Do you have any suggestions? I tried "torch.nan_to_num" (without any arguments, so using the default substitutions: https://pytorch.org/docs/stable/generated/torch.nan_to_num.html), and it's basically the exact same behavior (except the loss is 0 instead of nan).

csteinmetz1 commented 3 years ago

Hey, thanks for checking out auraloss!

I have seen this issue before, I traced it to an instability issue in the computation of SI-SDR. My guess is that this is caused when the target contains values of all zeros. Here is a minimal code example to demonstrate that:

import torch
import auraloss

x = torch.rand(4, 2, 100)
y = torch.zeros(4, 2, 100)

sisdr_loss = auraloss.time.SISDRLoss()

print(sisdr_loss(x, y))  # nan
print(sisdr_loss(y, x))  # 80 dB

When the target y is a vector of zeros we get a NaN for the loss. We would expect the loss to be symmetric, so setting x or y as the target should produce the same 80dB error (The error is bounded to 80dB due to the choice of eps=1e-8).

Ideally you would not have a vector of all zeros when training, but the code ought to handle this situation. I have made a quick fix for this. You can try it by installing the latest auraloss version through the GitHub repo.

pip install git+https://github.com/csteinmetz1/auraloss.git

Let me know if this works for you. I will push a new release shortly afterwards.

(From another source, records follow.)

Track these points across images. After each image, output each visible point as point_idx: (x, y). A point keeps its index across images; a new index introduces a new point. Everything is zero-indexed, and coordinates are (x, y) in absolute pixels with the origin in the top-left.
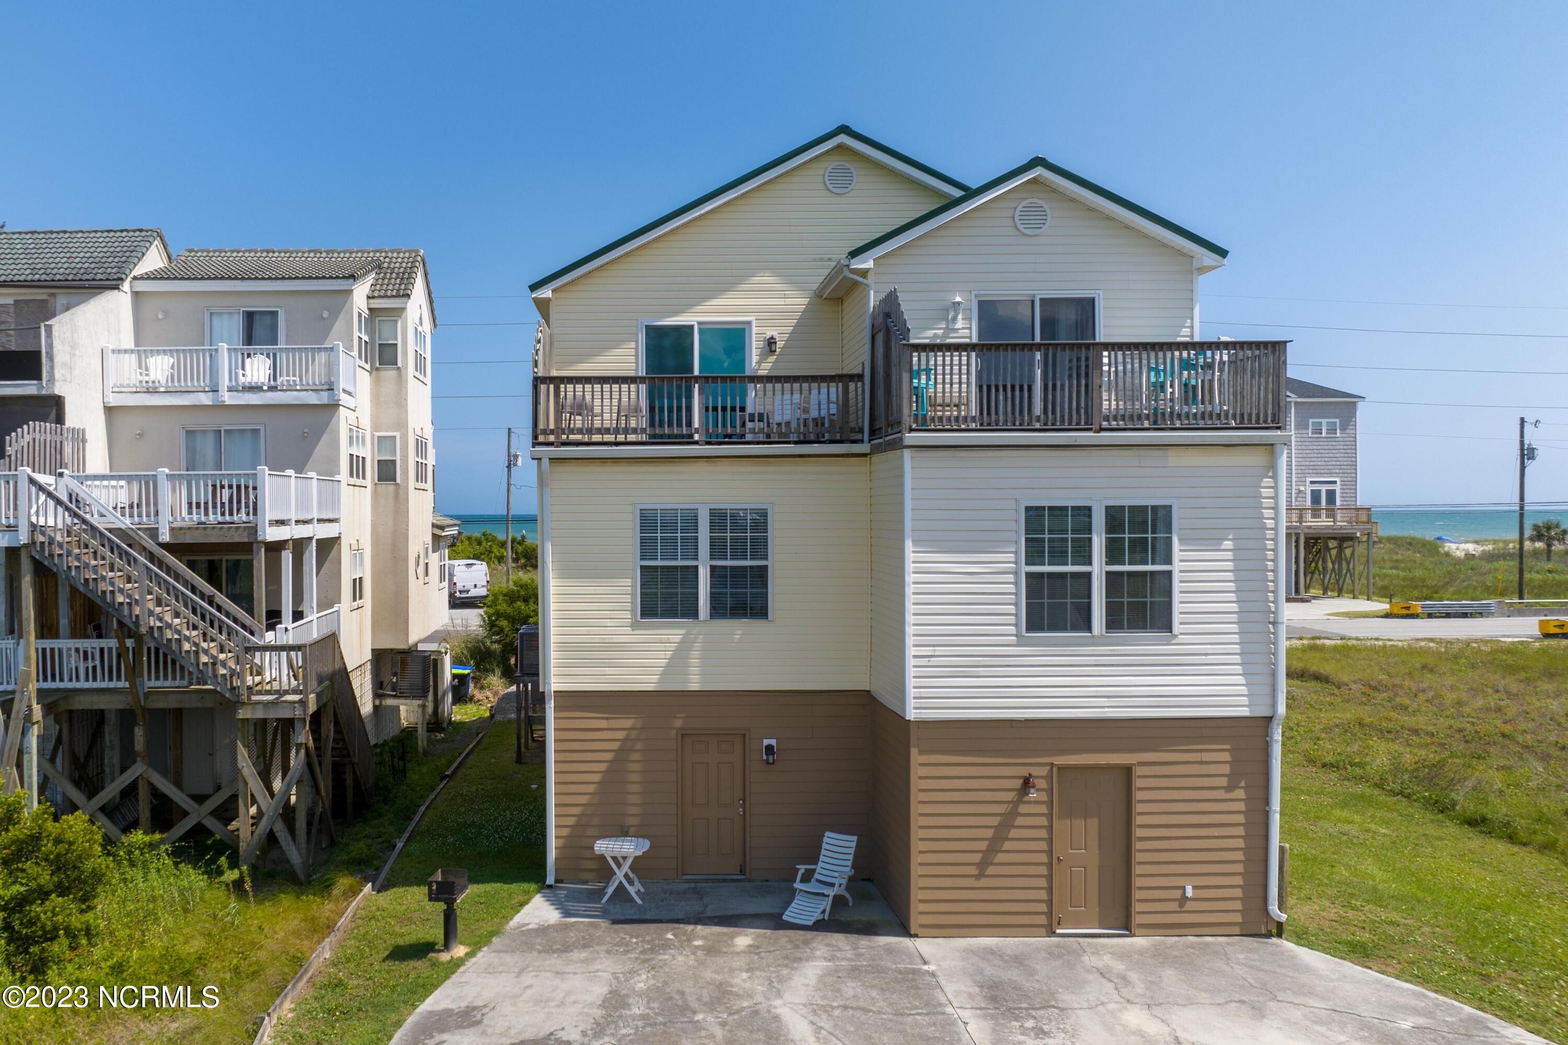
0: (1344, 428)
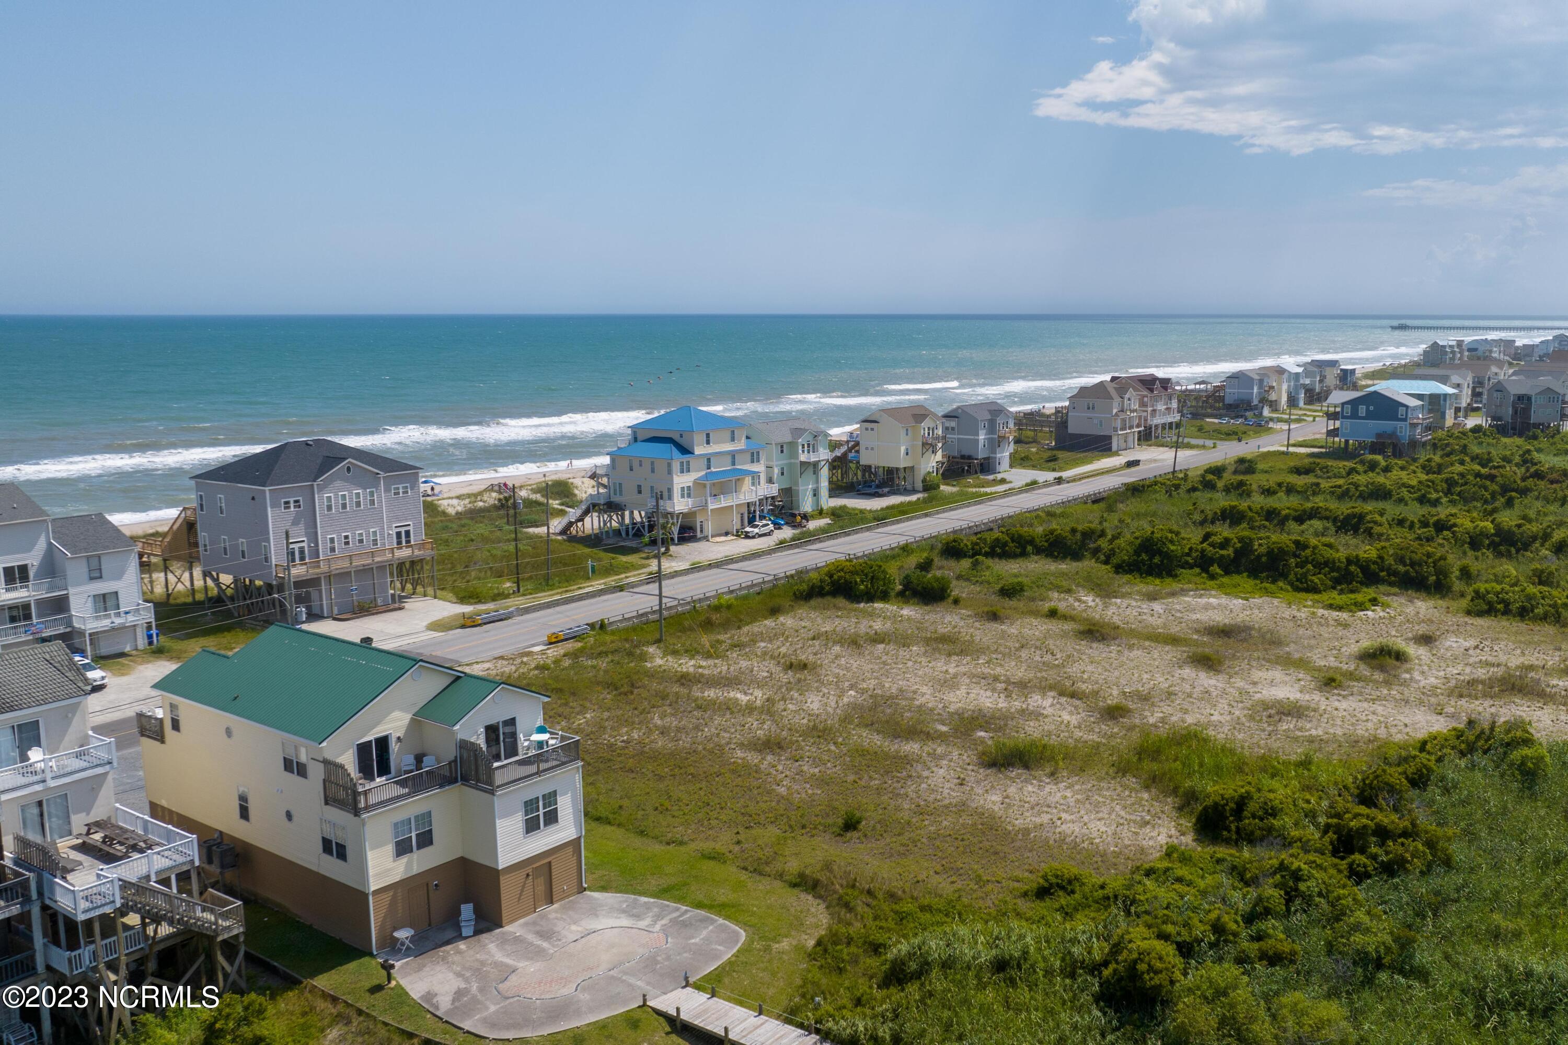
0: (412, 489)
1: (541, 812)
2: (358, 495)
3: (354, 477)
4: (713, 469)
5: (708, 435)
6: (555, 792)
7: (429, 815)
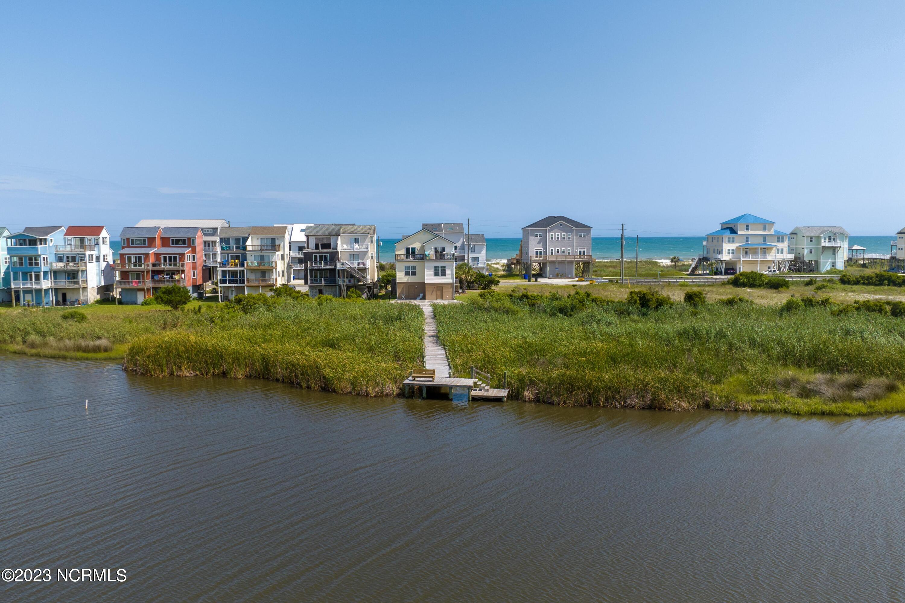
0: (587, 235)
1: (440, 271)
2: (564, 235)
3: (563, 228)
4: (748, 243)
5: (747, 226)
6: (445, 267)
7: (415, 267)
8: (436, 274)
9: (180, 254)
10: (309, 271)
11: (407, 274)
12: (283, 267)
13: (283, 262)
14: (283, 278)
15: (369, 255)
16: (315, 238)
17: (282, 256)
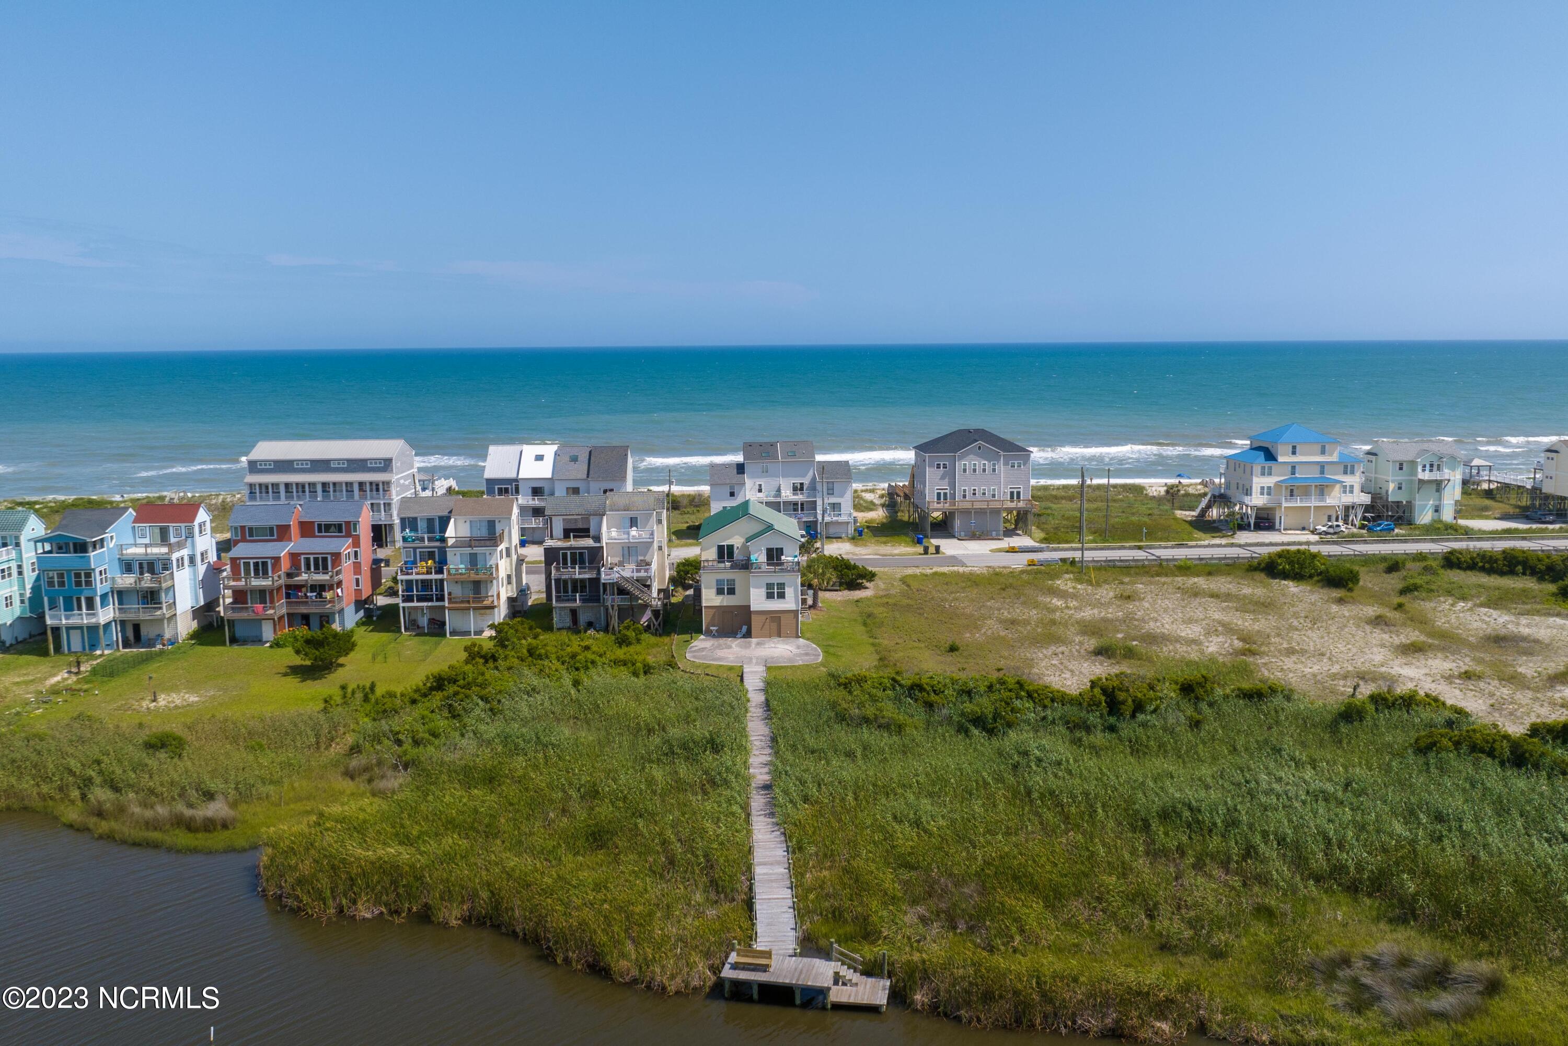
0: (1024, 465)
1: (776, 591)
2: (984, 464)
3: (983, 453)
4: (1297, 475)
5: (1294, 448)
6: (784, 584)
7: (734, 580)
8: (770, 596)
9: (332, 554)
10: (553, 582)
11: (720, 592)
12: (509, 568)
13: (508, 559)
14: (509, 587)
15: (656, 546)
16: (564, 520)
17: (508, 550)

sevagh commented 3 years ago

Thanks for the reply - I'll be able to test this within a few days (waiting for a replacement GPU, currently).

sevagh commented 3 years ago

I'm definitely having a better time with it @csteinmetz1 : image

I installed the latest from github like you suggested.

csteinmetz1 commented 3 years ago

Great! Thanks for testing it out.